While I think that Arial is off base here about how creatures can be defined, he's still just arguing that you should be consistent. He acknowledges that you are free to rule that chickens are not creatures, and therefore free to rule that you can't hex a chicken. So again: not a claim that you are a bad DM if you don't allow the chicken hex.
At least that's how I'd read it. Maybe he will chime in and correct me, and he does think that a DM disallowing the chicken hex is bad. If so, I think he is wrong.
But that doesn't make your claim right, that a person suggesting the idea is a bad player.
It is interesting that you are amazingly charitable to those you fundamentally agree with, and yet cannot seem to see the innumerable posts that others seem to take issue with.
I mean, either all the other people here are absolutely crazy and just misinterpreted the many, many posts in this thread, or perhaps there is a tone that you don't wish to see.

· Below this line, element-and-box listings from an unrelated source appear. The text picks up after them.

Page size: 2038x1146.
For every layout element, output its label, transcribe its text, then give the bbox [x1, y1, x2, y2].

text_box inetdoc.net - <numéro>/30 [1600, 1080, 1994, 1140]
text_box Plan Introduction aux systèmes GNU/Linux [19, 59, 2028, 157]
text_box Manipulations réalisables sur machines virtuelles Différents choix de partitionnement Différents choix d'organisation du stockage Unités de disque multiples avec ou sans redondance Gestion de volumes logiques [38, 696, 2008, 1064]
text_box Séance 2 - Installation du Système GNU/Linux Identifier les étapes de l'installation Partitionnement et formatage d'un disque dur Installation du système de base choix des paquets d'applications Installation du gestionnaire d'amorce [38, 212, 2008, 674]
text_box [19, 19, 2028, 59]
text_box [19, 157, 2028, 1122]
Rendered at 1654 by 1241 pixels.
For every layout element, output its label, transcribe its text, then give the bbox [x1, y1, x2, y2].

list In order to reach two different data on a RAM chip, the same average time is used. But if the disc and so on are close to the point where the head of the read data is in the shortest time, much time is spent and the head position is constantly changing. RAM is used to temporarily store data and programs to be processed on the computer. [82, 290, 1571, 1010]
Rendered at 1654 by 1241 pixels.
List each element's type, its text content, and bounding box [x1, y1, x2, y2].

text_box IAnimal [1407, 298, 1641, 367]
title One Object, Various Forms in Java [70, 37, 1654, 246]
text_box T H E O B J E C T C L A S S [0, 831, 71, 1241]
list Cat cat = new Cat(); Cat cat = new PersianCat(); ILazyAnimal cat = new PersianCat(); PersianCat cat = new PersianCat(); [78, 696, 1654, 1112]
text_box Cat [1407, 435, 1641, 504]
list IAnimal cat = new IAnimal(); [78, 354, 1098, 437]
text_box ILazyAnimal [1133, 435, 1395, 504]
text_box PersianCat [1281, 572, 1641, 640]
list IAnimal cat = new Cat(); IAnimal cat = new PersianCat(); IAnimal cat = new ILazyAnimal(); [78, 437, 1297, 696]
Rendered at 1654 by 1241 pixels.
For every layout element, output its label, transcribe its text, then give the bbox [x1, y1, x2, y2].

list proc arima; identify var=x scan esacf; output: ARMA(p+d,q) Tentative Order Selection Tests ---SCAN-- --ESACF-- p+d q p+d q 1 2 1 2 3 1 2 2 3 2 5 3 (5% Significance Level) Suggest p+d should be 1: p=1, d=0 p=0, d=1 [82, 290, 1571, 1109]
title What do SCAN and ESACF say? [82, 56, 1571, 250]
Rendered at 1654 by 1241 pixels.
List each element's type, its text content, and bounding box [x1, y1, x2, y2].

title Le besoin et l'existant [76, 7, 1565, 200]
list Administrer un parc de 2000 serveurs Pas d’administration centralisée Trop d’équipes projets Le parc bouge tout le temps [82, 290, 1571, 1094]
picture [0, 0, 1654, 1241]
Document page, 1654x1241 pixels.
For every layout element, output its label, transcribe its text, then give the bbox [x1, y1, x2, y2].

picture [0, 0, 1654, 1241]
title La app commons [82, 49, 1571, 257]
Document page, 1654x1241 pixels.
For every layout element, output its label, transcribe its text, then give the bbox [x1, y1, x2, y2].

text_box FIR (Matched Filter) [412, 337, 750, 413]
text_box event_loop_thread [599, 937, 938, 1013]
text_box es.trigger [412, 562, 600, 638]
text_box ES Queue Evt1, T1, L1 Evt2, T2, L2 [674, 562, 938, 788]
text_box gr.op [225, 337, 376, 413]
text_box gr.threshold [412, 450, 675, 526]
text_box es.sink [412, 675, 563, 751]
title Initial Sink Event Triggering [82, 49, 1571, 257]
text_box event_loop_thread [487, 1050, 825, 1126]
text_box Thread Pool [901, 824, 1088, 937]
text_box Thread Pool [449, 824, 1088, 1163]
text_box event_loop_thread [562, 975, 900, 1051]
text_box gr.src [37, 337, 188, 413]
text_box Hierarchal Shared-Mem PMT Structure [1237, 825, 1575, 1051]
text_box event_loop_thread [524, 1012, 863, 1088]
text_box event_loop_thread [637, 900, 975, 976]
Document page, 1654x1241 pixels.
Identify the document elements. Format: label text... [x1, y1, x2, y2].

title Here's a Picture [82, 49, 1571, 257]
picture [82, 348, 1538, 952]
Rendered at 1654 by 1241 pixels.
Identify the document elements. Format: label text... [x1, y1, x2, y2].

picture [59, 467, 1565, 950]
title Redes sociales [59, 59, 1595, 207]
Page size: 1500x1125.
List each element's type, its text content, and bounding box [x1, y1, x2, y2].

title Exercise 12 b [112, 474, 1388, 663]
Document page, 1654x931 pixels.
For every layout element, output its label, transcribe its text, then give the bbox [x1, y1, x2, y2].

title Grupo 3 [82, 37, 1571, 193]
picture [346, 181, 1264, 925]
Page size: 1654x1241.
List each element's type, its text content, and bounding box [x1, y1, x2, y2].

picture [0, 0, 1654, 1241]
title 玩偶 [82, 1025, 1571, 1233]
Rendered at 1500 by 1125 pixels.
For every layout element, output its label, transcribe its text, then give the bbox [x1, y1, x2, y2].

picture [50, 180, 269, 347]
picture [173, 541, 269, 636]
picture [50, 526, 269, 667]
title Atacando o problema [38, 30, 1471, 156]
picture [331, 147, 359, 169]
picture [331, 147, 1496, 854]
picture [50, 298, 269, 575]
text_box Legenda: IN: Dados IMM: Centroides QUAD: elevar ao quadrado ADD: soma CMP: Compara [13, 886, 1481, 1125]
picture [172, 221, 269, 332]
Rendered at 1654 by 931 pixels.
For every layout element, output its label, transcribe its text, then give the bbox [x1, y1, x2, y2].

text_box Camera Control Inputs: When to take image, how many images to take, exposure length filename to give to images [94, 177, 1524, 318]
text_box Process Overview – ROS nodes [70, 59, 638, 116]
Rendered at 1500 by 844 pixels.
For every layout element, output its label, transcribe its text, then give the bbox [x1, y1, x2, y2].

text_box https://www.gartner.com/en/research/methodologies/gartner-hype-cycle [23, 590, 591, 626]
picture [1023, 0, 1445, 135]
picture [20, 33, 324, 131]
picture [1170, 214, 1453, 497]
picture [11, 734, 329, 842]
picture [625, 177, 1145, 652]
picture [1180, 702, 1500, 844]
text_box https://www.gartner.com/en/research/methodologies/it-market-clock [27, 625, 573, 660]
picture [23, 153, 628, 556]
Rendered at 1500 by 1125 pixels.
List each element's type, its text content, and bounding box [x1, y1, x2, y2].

Either/or. I would refrain from making comments similar to "no one in this thread has said or implied X" when, at the very least, it takes a whole lot of 'splaining to avoid the obvious quotes.
Anyway, I think you miss the point re: the terrible player. It's not that he demanding "Good Faith" or "Consistency" from the DM.
Instead, he is trying to leverage areas in the rules to his own benefit, and looking at the rules not in a holistic fashion, or for the good of other players or the game, but instead attempting to contort them to his own benefit.
Look at the example you just use to support that poster. Now, if you want, you can go through and make a specific ruling as to what each and every example of "creature" in the PHB exactly means (there are 1,908 of them). After that, you can do "it".
Because there aren't defined keywords, like "Attack Action." What you keep overlooking is a player that is using sophistry to demand a foolish consistency is just being a jerk. A DM who is consistent in their ruling (a chicken or rat does not activate hex, for example) is consistent. That's called A RULING. And a consistent one at that.